Rewrite the text of the entries below as a numbered list with blank lines left out. Start at the very first line and end at the line containing "hovorí ako o malom zázraku pre", including both of those lines.

Stored entries
=-=-=

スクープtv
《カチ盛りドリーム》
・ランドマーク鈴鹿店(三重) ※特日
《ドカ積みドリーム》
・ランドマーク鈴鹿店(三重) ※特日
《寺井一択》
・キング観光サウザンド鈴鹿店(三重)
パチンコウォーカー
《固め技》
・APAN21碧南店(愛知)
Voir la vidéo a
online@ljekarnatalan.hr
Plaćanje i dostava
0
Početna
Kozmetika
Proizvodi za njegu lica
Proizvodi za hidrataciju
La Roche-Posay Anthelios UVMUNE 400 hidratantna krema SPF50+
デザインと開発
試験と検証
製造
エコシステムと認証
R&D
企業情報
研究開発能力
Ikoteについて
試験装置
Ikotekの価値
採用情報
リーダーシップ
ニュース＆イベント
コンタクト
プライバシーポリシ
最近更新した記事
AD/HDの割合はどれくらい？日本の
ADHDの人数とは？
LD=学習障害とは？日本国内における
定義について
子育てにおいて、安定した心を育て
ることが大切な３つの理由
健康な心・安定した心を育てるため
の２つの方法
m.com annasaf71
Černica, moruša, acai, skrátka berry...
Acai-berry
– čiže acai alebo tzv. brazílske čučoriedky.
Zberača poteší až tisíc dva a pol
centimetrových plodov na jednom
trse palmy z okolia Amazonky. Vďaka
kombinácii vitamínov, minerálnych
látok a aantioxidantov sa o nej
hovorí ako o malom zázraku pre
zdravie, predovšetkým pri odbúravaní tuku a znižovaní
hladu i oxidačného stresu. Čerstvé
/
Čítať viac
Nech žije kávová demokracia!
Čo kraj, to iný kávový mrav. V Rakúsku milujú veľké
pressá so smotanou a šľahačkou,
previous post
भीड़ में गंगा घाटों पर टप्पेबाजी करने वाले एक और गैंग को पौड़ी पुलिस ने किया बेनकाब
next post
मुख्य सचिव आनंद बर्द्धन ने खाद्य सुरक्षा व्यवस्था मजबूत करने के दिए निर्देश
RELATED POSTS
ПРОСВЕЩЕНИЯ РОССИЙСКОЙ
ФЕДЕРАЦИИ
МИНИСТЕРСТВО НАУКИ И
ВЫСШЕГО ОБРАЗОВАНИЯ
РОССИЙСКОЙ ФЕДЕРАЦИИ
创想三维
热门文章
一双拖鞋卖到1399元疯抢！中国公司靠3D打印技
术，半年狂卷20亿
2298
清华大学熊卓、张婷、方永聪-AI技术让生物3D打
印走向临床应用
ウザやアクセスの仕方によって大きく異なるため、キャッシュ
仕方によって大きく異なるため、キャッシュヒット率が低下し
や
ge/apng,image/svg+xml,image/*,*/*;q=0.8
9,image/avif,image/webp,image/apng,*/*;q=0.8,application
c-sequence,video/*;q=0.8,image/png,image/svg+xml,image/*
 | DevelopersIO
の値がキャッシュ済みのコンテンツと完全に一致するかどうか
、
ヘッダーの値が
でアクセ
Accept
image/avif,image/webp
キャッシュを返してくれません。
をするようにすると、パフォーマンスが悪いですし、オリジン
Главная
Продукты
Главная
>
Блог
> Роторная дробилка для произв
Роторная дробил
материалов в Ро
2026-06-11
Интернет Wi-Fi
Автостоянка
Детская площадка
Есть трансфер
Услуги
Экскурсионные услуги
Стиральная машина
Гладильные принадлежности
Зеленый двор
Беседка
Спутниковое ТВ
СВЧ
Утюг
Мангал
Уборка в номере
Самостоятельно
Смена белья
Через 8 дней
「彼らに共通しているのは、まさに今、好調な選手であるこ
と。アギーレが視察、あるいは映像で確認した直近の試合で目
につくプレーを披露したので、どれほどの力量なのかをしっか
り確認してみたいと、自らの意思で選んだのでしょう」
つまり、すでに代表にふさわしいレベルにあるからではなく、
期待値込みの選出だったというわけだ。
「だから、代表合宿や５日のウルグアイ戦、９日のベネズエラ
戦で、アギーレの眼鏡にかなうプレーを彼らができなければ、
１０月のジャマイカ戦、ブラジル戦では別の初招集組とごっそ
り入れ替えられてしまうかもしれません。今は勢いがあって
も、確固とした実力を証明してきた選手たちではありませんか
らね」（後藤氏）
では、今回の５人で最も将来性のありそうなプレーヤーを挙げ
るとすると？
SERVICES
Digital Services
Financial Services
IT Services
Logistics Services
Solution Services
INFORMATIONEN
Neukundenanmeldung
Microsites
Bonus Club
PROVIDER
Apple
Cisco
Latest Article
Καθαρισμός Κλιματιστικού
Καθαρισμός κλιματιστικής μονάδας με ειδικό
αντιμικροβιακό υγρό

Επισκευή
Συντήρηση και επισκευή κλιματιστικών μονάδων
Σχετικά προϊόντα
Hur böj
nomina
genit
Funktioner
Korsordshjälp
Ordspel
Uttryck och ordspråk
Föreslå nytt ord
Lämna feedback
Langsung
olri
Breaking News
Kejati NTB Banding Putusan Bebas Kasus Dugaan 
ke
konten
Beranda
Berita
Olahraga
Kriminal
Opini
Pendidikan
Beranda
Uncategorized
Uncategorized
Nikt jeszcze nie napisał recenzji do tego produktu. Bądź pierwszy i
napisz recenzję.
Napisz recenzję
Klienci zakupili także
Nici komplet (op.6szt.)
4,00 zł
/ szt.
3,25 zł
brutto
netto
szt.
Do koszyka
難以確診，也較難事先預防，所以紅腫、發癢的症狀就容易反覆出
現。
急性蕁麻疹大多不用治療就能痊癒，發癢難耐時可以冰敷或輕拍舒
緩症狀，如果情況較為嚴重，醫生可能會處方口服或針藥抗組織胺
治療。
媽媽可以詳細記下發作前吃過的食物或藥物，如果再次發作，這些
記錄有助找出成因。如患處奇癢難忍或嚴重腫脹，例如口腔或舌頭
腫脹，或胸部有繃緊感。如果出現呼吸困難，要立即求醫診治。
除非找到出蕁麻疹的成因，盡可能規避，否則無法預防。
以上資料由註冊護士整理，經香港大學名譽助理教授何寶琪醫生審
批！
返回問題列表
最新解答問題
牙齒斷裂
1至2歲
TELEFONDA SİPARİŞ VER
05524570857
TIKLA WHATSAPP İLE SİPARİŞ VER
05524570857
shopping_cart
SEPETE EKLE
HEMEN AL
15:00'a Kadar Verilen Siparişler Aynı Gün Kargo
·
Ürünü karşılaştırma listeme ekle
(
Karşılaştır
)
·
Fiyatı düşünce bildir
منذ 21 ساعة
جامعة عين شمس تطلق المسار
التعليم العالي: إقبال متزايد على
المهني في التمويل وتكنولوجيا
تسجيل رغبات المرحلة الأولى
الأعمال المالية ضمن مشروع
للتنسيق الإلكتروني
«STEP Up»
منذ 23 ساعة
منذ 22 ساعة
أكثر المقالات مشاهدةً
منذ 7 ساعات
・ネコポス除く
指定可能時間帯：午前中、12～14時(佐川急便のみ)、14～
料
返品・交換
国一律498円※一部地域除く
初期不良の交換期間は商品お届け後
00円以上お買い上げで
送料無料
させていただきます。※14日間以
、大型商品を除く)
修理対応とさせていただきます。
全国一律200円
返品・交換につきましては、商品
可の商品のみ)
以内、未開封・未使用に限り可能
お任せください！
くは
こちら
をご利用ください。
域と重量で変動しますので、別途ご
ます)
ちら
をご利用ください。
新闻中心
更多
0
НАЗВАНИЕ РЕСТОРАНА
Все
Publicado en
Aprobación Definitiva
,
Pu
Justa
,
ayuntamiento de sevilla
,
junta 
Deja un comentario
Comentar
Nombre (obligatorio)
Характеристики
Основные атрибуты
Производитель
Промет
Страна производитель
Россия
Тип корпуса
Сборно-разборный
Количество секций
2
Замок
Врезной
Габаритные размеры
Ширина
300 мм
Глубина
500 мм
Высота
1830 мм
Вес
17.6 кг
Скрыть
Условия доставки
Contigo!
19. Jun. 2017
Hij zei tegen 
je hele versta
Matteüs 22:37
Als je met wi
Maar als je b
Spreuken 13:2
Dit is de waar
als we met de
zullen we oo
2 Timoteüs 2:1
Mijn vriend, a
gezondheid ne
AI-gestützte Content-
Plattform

=-=-=

Final answer
1. スクープtv
2. 《カチ盛りドリーム》
3. ・ランドマーク鈴鹿店(三重) ※特日
4. 《ドカ積みドリーム》
5. ・ランドマーク鈴鹿店(三重) ※特日
6. 《寺井一択》
7. ・キング観光サウザンド鈴鹿店(三重)
8. パチンコウォーカー
9. 《固め技》
10. ・APAN21碧南店(愛知)
11. Voir la vidéo a
12. online@ljekarnatalan.hr
13. Plaćanje i dostava
14. 0
15. Početna
16. Kozmetika
17. Proizvodi za njegu lica
18. Proizvodi za hidrataciju
19. La Roche-Posay Anthelios UVMUNE 400 hidratantna krema SPF50+
20. デザインと開発
21. 試験と検証
22. 製造
23. エコシステムと認証
24. R&D
25. 企業情報
26. 研究開発能力
27. Ikoteについて
28. 試験装置
29. Ikotekの価値
30. 採用情報
31. リーダーシップ
32. ニュース＆イベント
33. コンタクト
34. プライバシーポリシ
35. 最近更新した記事
36. AD/HDの割合はどれくらい？日本の
37. ADHDの人数とは？
38. LD=学習障害とは？日本国内における
39. 定義について
40. 子育てにおいて、安定した心を育て
41. ることが大切な３つの理由
42. 健康な心・安定した心を育てるため
43. の２つの方法
44. m.com annasaf71
45. Černica, moruša, acai, skrátka berry...
46. Acai-berry
47. – čiže acai alebo tzv. brazílske čučoriedky.
48. Zberača poteší až tisíc dva a pol
49. centimetrových plodov na jednom
50. trse palmy z okolia Amazonky. Vďaka
51. kombinácii vitamínov, minerálnych
52. látok a aantioxidantov sa o nej
53. hovorí ako o malom zázraku pre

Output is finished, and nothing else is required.